[start Reading text]

IN LATE APRIL, for the 75th time in a row, America blocked a mundane motion at the World Trade Organisation to fill vacancies on the panel that is the final arbiter of disputes among the group’s members. The relentless vetoes, obscure as they might sound, have in effect completely defanged the WTO for almost five years. Members that are found to have violated its rules can simply appeal against the decision, to a panel that is not functioning for lack of personnel. While the appeals moulder, the transgressions go unpunished. Two years ago, at one of the WTO’s biennial summits, members resolved to get the dispute-resolution mechanism up and running again by this year. At the latest summit, earlier this year, having failed to do so, they instead decided, without even a hint of irony, to “accelerate discussions”.
The dysfunction at the WTO is emblematic of a world where the institutions and rules intended to foster international trade and investment are falling into abeyance. Every day brings alarming new headlines. The European Union, although supposedly both more supportive of free trade and more determined to reduce its greenhouse-gas emissions than other economic powers, is on the verge of imposing duties on Chinese electric vehicles. Last month EU officials raided a big Chinese security-equipment maker as part of a probe into subsidies. America recently imposed sanctions on more than 300 entities, including some in China and Turkey, for providing support to Russia’s armed forces.

[end Reading text]
[start Given data]

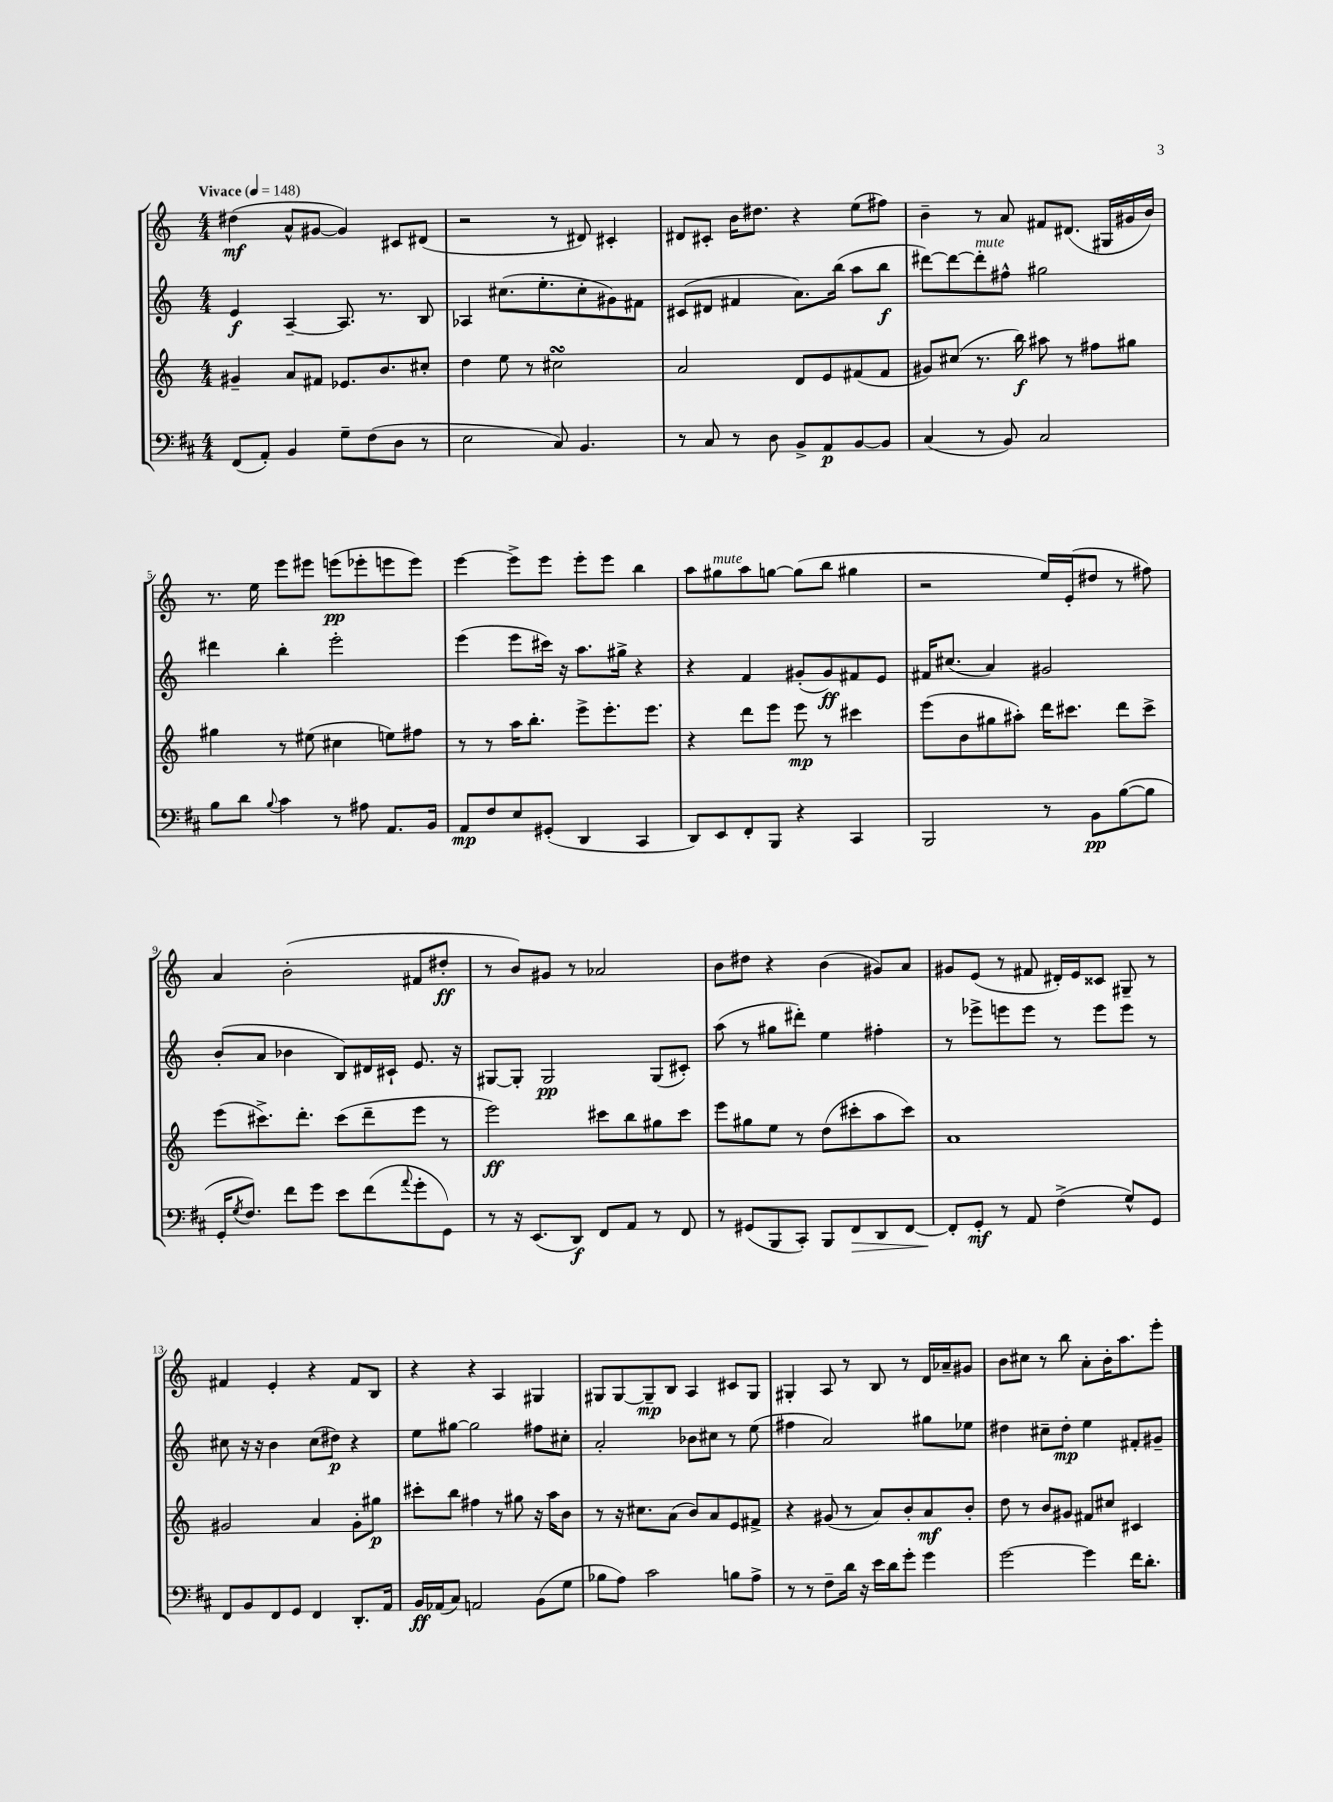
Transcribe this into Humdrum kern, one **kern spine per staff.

[end Given data]

### Exercises to complete
a - Name every country that appears in the text about world trade.
b - Quote the text about world trade verbatim, beginning at the words "The dysfunction at" and stopping after "Russia’s armed forces.".

### The results
a - America, China, Turkey, Russia

b -
The dysfunction at the WTO is emblematic of a world where the institutions and rules intended to foster international trade and investment are falling into abeyance. Every day brings alarming new headlines. The European Union, although supposedly both more supportive of free trade and more determined to reduce its greenhouse-gas emissions than other economic powers, is on the verge of imposing duties on Chinese electric vehicles. Last month EU officials raided a big Chinese security-equipment maker as part of a probe into subsidies. America recently imposed sanctions on more than 300 entities, including some in China and Turkey, for providing support to Russia’s armed forces.